Our thoughts and recipes about our favorite subjects: organic and sustainablefood practices, and delivious beautiful vegetables!

Cheeses We Use at Greens Restaurant

From Bellwether Farms in Petaluma bellweathercheese.com

Crescenza: This buttery, soft-ripened cow’s milk cheese is slightly tart and yeasty. We spread it over grilled or toasted bread and feature it in a trio of crostini along with warm chanterelles and Picholine Olive Tapenade.

Fromage Blanc: This fresh, smooth cow’s milk cheese is wonderfully tangy like chèvre but without the goat flavor. We spread it on croutons and spoon it over a peperonata or Greek pizza and spread on grilled bread with a sprinkling of chives.

Pecorino Pepato: Made in the pecorino style with ray sheep’s milk, this lovely soft cheese is studded with hole peppercorns and aged for two to three months.

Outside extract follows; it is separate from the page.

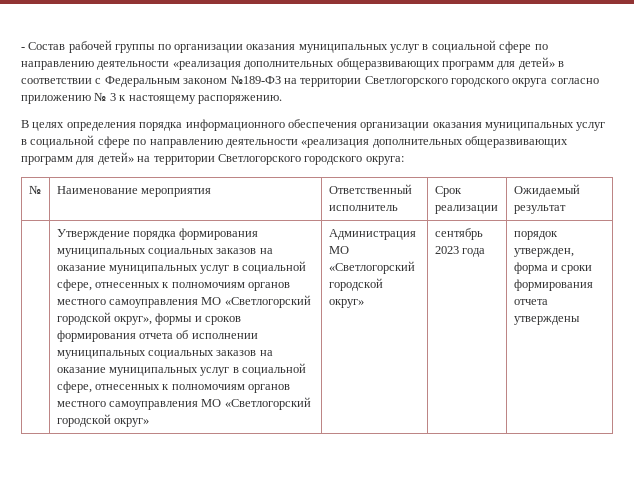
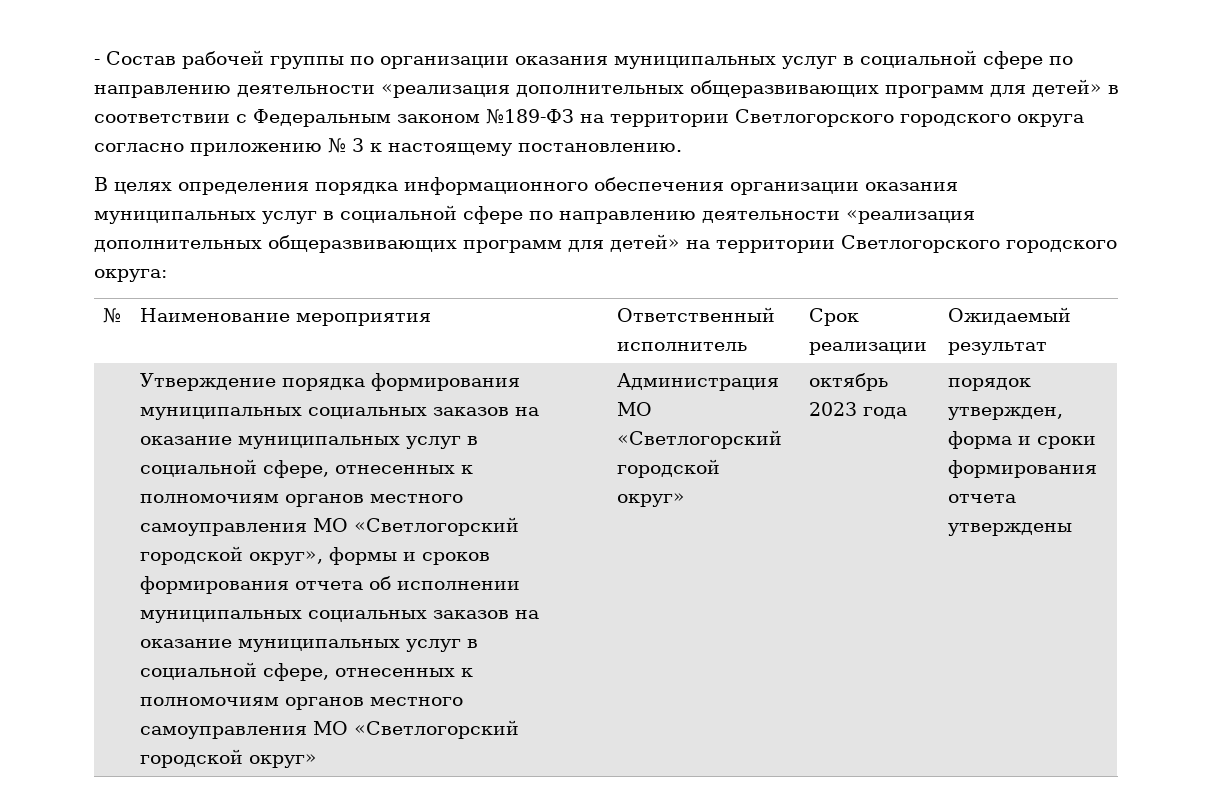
[197,95,282,104] распоряжению. -> [518,143,682,152] постановлению.
[434,228,483,240] сентябрь -> [809,373,889,391] октябрь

Ricotta: We feature two different ricottas here–one from sheep’s milk and the other from Jersey cow milk, prized for its rich flavor and golden color. Both are light and sweet but the cow’s milk ricotta is unforgettably buttery and creamy.

From Cowgirl Creamery in Point Reyes Station cowgirlcreamery.com

Fromage Blanc: This tangy fresh cheese is made with Straus organic milk in the French style. It makes an incredibly delicious cheese cake and a fantastic open-faced sandwich with juicy heirloom tomatoes and whole leaves of opal basil.

Mt. Tam: Named for beautiful, rugged Mount Tamalpais–which we can see from our dining room windows just across the Bay–this mold-ripened, triple cream cheese can be paired iwth all kinds of flavors.

St. Pats: This mellow, soft whole milk cheese is wrapped in stinging nettle leaves giving it a little kick and hint of artichoke flavor.

Red Hawk: This triple cream cheese is washed in a brine solution as it ages. Its rind has a pale hit of orange color. If left to ripen it becomes slightly runny and all the more delicious.

From Laura Chenel’s Chèvre in Sebastopol

Chef’s Chèvre: This fresh, tangy chèvre is easy to spread so it’s great for sandwiches and crostini.

Chèvre: This exceptional cheese got us hooked on baked goat cheese but it’s also great crumbled over pasta or into a wilted spinach salad.

Cabecou: These little rounds of netty, aged chèvre are packed in extra-virgin olive oil. We serve it with warm almonds, olives and thick slices of spicy piquillo peppers.

From Redwood Hill Farm in Sebastopol redwoodhill.com

California Crottin: These little rounds of goat cheese with the soft rind are intensely flavored. They’re soft and creamy when they’re young and grow firmer as they age.

Bucharet: A little larger than the crottin, this dense, buttery rind-ripened cheese is inspired by the French Bucheron.

Camellia: This small Camembert-style goat cheese with a bloomy rind is named for a favorite, all white do, Camellia, a champion milk producer. Aged six to eight weeks, it grows softer ad riper as it matures.

From Vella Cheese Company in Sonoma

Vella Dry Jack: This exceptional cow’s milk cheese is made just like Monterey jack, then covered with oil, cocoa and black pepper and aged for almost three years. The result is a hard, yellow cheese with a sweet nutty flavor.

Mezzo Secco: A creamy, young version of Dry jack, Mezzo Secco meals half dry; it is aged for six months.

From the Giacomini family in Point Reyes Station: pointreyescheese.com

Original Blue: This tangy, creamy blue cheese is full flavored with clear blue veins throughout. It is perfect crumbled over bitter greens with juicy, ripe pears and toasted pecans.

From the Matos family in Santa Rosa: through cowgirlcreamery.com

Saint George Cheddar: This Luscious aged cheddar is similar to a sharp New York cheddar–balanced and full of rich flavor.

From Mytime Ranch in Eureka capriciouscheese.com

Capricious: This sensational cheddar-like goat cheese is great for shaving over a salad of grilled figs and endive or crumbled into baked pasta or a rich tomato bisque.